Zymomonas mobilis ZM4 utilizes an acetaldehyde dehydrogenase to produce acetate

Zymomonas mobilis is a promising bacterial host for biofuel production but further improvement has been hindered because some aspects of its metabolism remain poorly understood. For example, one of the main byproducts generated by Z. mobilis is acetate but the pathway for acetate production is unknown. Acetaldehyde oxidation has been proposed as the major source of acetate and an acetaldehyde dehydrogenase was previously isolated from Z. mobilis via activity guided fractionation, but the corresponding gene has never been identified. We determined that the locus ZMO1754 (also known as ZMO_RS07890) encodes an NADP+-dependent acetaldehyde dehydrogenase that is responsible for acetate production by Z. mobilis. Deletion of this gene from the chromosome resulted in a growth defect in oxic conditions, suggesting that acetaldehyde detoxification is an important role of acetaldehyde dehydrogenase. The deletion strain also exhibited a near complete abolition of acetate production, both in typical laboratory conditions and during lignocellulosic hydrolysate fermentation. Our results show that ZMO1754 encodes the major acetaldehyde dehydrogenase in Z. mobilis and we therefore rename the gene aldB based on functional similarity to the Escherichia coli acetaldehyde dehydrogenase.

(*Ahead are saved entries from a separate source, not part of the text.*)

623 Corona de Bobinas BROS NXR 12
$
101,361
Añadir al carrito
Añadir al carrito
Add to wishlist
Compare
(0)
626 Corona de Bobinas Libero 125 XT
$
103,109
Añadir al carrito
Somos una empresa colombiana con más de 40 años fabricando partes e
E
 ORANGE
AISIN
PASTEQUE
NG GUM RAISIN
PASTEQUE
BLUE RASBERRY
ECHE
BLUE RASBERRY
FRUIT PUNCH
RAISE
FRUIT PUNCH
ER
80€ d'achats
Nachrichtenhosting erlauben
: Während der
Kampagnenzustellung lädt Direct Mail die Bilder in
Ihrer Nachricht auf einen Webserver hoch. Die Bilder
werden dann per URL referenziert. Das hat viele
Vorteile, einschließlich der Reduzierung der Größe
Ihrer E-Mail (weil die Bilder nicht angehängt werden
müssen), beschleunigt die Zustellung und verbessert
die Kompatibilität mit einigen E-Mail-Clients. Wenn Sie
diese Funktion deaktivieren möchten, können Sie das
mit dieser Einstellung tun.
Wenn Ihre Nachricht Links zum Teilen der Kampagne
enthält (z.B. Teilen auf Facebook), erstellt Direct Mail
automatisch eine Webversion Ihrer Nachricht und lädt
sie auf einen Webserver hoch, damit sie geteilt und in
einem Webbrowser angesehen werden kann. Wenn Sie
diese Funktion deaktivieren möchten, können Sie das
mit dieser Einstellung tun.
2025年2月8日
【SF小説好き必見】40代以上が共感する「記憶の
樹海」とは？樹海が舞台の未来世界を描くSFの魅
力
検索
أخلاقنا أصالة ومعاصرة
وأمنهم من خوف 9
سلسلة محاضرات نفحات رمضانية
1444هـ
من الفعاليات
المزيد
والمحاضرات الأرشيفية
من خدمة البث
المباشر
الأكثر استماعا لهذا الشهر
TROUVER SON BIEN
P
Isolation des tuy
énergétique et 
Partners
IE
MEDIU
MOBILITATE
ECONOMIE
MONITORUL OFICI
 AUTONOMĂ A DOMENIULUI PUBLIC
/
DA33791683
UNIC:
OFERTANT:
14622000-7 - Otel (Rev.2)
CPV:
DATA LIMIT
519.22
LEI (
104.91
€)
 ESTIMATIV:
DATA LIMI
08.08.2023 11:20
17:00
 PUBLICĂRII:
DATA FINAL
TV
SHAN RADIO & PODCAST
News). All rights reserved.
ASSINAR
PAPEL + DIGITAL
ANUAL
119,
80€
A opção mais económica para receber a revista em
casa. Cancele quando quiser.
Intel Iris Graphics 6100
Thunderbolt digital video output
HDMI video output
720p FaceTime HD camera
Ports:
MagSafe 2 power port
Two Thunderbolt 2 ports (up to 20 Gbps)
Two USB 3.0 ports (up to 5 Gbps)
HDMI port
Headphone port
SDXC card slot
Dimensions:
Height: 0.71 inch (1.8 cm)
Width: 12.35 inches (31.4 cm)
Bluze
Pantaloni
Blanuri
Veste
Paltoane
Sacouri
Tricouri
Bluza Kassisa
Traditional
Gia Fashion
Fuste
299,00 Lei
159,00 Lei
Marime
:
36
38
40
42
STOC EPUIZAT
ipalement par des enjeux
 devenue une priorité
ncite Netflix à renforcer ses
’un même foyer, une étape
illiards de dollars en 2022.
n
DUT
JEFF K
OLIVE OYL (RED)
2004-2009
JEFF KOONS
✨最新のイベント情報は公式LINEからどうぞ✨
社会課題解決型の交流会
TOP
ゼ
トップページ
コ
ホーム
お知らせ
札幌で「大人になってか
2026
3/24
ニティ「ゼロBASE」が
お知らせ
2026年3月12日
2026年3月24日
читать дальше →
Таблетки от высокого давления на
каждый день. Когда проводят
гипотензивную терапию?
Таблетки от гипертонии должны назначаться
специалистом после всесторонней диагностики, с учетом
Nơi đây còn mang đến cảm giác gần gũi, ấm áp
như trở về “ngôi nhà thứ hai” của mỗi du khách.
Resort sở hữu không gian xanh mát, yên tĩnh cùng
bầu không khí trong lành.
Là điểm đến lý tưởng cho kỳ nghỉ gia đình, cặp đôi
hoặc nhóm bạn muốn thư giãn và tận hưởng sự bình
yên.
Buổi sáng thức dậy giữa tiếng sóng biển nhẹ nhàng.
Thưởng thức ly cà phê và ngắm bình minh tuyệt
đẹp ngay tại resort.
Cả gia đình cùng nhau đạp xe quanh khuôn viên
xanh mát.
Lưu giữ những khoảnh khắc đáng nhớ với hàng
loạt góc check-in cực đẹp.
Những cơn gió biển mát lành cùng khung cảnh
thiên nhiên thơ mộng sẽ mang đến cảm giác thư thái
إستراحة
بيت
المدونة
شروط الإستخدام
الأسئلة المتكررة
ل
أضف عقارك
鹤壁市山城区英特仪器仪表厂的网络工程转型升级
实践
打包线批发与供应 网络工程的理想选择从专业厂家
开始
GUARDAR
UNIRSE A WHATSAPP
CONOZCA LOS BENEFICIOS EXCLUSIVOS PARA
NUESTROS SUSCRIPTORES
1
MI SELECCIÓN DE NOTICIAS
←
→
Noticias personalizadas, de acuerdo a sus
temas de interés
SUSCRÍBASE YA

ImportanceBiofuel production from non-food crops is an important strategy for reducing carbon emissions from the transportation industry but it has not yet become commercially viable. An important avenue to improve biofuel production is to enhance the characteristics of fermentation organisms by genetic engineering. To make genetic modifications successful, we must gain sufficient information about the genome and metabolism of the organism to enable rational design and engineering. Here, we improved understanding of Zymomonas mobilis, a promising biofuel producing bacterium, by identifying a metabolic pathway and associated gene that lead to byproduct formation. This information may be used in the future for genetic engineering to reduce byproduct formation during biofuel production.